|
|
|
|
|
by BuckRogers
3402 days ago
|
|
I understand your position. This is a longstanding debate within the PL community, as you know. I've considered that stance before but I have to say thanks for stating it so well because it's given me pause. I can't say I agree but you're not "wrong". I agree with the fail-fast concept but disagree that's the place to do it. A strict fail-fast diehard probably shouldn't even be using Python, IMO. I don't have anything else useful to add because this is simply a engineering design philosophy difference. We both think our own conclusions are better of course but I appreciate you detailing yours. Good chat, upvoted. |
|
And yes, you're right that Python is probably not a good example of ideologically pure fast-fail in general, simply because of its dynamic typing - so that part of argument is not really strong in that particular context.

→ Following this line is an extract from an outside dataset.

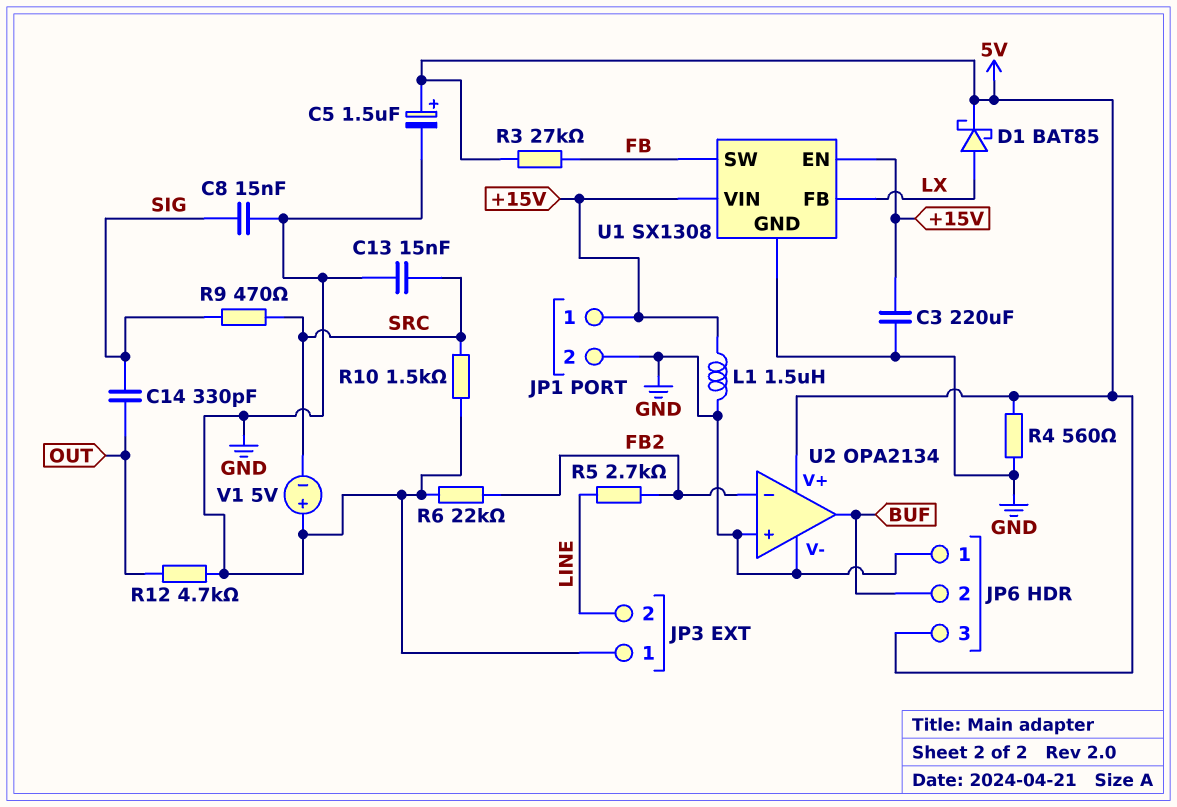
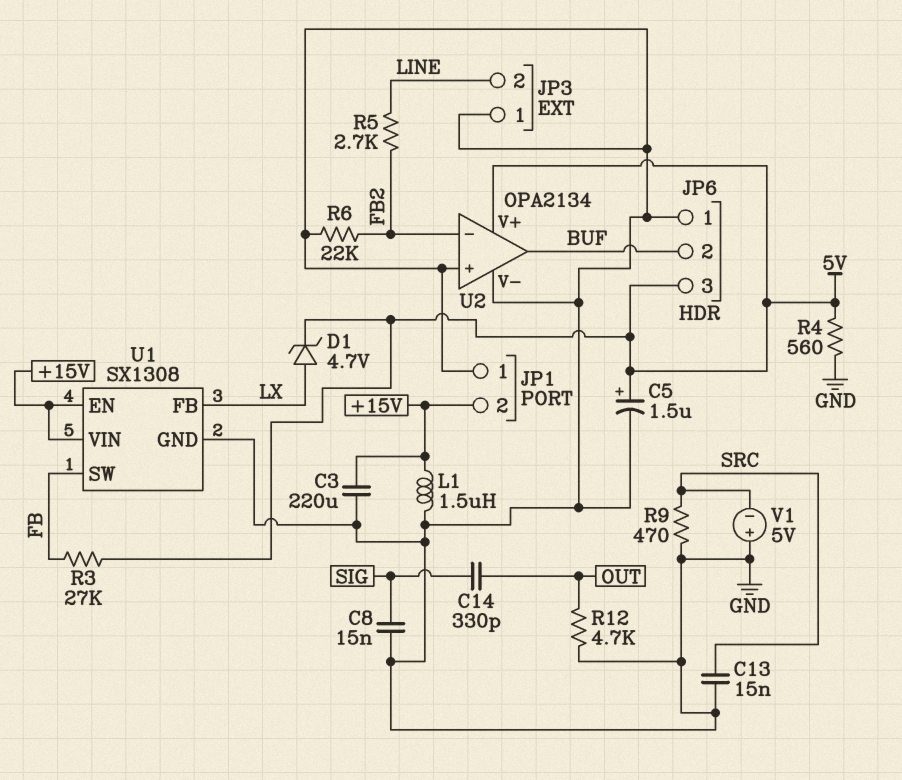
D1: schottky BAT85 (A LX, K 5V) -> zener 4.7V (A LX, K 5V)
JP1 pin 1: +15V -> GND
JP1 pin 2: GND -> +15V
R9: 470 (SIG, SRC) -> 470 (GND, SRC)
R10: 1.5k (GND, SRC) -> none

(Side note: don't you find it amusing that between the two languages that we're discussing here, the one that is statically typed - Go - chose to be more relaxed about its strings in the type system, while the one that is dynamically typed - Python - chose to be more strict?)
The key takeaway, I think, is that there is no general consensus on this. As you say, "this is a longstanding debate within the PL community" (and not just the topics we touched upon, but the more broad design of strings - there's also the Ruby take on it, for example, where string is bytes + encoding).

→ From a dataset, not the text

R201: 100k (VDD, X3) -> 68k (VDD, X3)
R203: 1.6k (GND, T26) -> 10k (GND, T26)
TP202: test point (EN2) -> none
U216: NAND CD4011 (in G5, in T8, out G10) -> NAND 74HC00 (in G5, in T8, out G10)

My broader take, encoding aside, is that strings are actually not sufficiently high-level in most modern languages (including Python). I really want to get away from the notion of string as a container of anything, even Unicode code points, and instead treat it as an opaque representation of text that has various views exposing things like code points, glyphs, bytes in various encodings etc. But none of those things should be promoted as the primary view of what a string is - and, consequently, you shouldn't be able to write things like `s[i]` or `for ch in s`.

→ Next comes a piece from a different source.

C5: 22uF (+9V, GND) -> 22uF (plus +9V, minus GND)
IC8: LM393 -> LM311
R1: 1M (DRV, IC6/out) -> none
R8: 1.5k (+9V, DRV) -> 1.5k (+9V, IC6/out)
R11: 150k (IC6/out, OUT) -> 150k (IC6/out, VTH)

The reason is that I find that the ability to index either bytes or codepoints, while useful, has this unfortunate trait that it often gives right results on limited inputs (e.g. ASCII only, or UCS2 only, or no combining characters) while being wrong in general. When it's accessible via shorthand "default" syntax that doesn't make it explicit, people use it because that's what they notice first, and without thinking about what their mode of access implies. Then they throw inputs that are common for them (e.g. ASCII for Americans, Latin-1 for Western Europeans), observe that it works correctly, and conclude that it's correct (even though it's not).
If they are, instead, forced to explicitly spell out access mode - like `s.get_code_point(i)` and `for ch in s.code_points()` - they have to at least stop and think what a "code point" even is, how it's different from various other explicit options that they have there (like `s.get_glyph(i)`), and which one is more suitable to the task at hand.
And if we assume that all strings are sequences of bytes in UTF-8, the same point would also apply to those bytes - i.e. I'd still expect `s[i]` to not work, and having to write something like `s.get_byte(i)` or `for b in s.bytes()` - for all the same reasons.